> Task set:
1) According to the Sony hacking article, which two news outlets reported Wednesday evening that a U.S. assessment found North Korea responsible for the cyberattack?
2) Revise the Sony hacking article by writing out the stretch from "According to CNN, U.S." through "North Korea's leader." again, with "Obama administration" changed to "White House".

> Text passage:
----------------
The entrance of Sony Pictures Studios in Culver City, California is seen December 16, 2014. "Guardians of Peace" hackers invoked the 9/11 attacks in their most chilling threat yet against Sony Pictures, warning the Hollywood studio not to release a film which has angered North Korea. (Photo credit: AFP/Getty Images)

The hackers that executed a devastating attack on Sony were acting on orders from North Korean leaders, according to U.S. investigators.

CNN and NBC both reported Wednesday evening that a U.S. "assessment" concluded the communist country was responsible for the cyberattack.

According to CNN, U.S. officials may announce as soon as tomorrow that North Korea ordered the attack.

U.S. officials believe, however, that while the orders originated from North Korea, the actual hacking did not take place inside the communist country.

Until Wednesday, the Obama administration had been saying it was not immediately clear who might have been responsible for the computer break-in. North Korea has publicly denied it was involved.

The unidentified hackers had demanded that Sony cancel its upcoming release of the movie "The Interview," a comedy that included a gruesome scene depicting the assassination of North Korea's leader.

On Wednesday, Sony Pictures said in a statement that they have decided not to move forward with the planned December 25th theatrical release of “The Interview” amid terror threats thought to have come from the same group of hackers. 

The Associated Press contributed to this report.
----------------
> Supplied material:
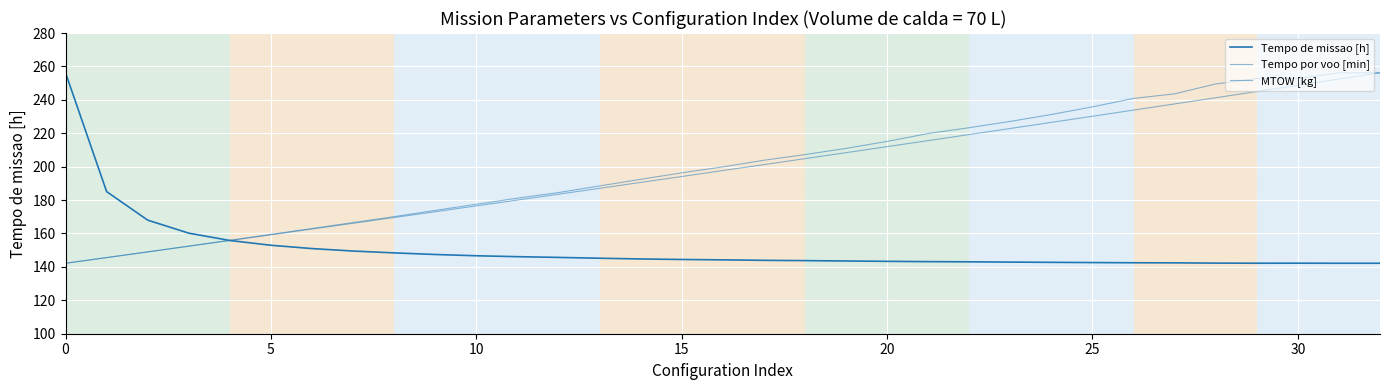

What is the maximum value for Tempo de missao [h]?

256.2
----------------
> Completed exercise:
1) CNN and NBC

2)
According to CNN, U.S. officials may announce as soon as tomorrow that North Korea ordered the attack.

U.S. officials believe, however, that while the orders originated from North Korea, the actual hacking did not take place inside the communist country.

Until Wednesday, the White House had been saying it was not immediately clear who might have been responsible for the computer break-in. North Korea has publicly denied it was involved.

The unidentified hackers had demanded that Sony cancel its upcoming release of the movie "The Interview," a comedy that included a gruesome scene depicting the assassination of North Korea's leader.